What is best way to convert time series data (parquet format) into sequences using petastorm?

396 views Asked by At

Pardon me if use the terms in the wrong sense. I am still grappling with many spark and distributed related things.

Here is my use case and I am not able to get a complete picture of the implementation.

I have time-series data of 40 columns and 100 timesteps saved in parquet format.

I learned that to do distributed training on big data we can use petastorm for data injection and Horovod for training. But it is unclear to me how the data needs to be partitioned (one partition per ID? what row groups are?) and how to convert the data to sequences that LSTM expects?

Any pointers in this direction will be of great help. Thanks!

1

There are 1 answers

0
mirko On

I can think of 2 ways to load time series data using petastorm. The first is to group by the id column and then aggregate the features into an array using e.g. the sql function collect_list (make sure that the arrays are sorted by time).
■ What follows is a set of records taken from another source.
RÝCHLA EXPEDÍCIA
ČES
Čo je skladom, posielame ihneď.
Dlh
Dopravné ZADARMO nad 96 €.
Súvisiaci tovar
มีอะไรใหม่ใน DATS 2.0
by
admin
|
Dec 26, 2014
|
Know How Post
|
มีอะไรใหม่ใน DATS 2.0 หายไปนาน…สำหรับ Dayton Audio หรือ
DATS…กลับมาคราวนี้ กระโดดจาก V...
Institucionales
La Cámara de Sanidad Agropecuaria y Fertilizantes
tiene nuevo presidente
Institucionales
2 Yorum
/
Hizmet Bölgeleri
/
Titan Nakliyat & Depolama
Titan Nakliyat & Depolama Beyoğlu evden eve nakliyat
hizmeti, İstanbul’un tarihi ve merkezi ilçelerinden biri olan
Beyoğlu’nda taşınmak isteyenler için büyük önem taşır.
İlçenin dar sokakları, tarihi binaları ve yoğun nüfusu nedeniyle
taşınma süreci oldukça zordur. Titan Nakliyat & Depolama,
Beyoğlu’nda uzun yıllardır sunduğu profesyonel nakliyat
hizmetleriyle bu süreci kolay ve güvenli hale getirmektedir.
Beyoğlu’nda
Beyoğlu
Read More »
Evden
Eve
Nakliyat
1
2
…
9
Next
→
This will give you a table that looks something like this.

id  |         time         |      feature_1       |
---------------------------------------------------
1   | [t11, t12, t13, ...] | [f11, f12, f13, ...] |
2   | [t21, t22, t23, ...] | [f21, f22, f23, ...] |

When you save the data like this you should not need to worry about parquet row groups because each row contains all the data for exactly one time series.

The other option is to use n-grams in order to load the unaggregated data. N-grams allow you to load rows in a specific order. There are some examples of this in the petastorm API docs under petastorm.ngram.NGram. Note that if you follow this approach you need to worry about parquet row groups because n-grams don not span row groups (see the example described in the API docs). I am not sure if partitioning by e.g. id will always ensure that all the data for one time series is in one row group. You may also need to set the size of the row group to some value that depends on the size of your time series.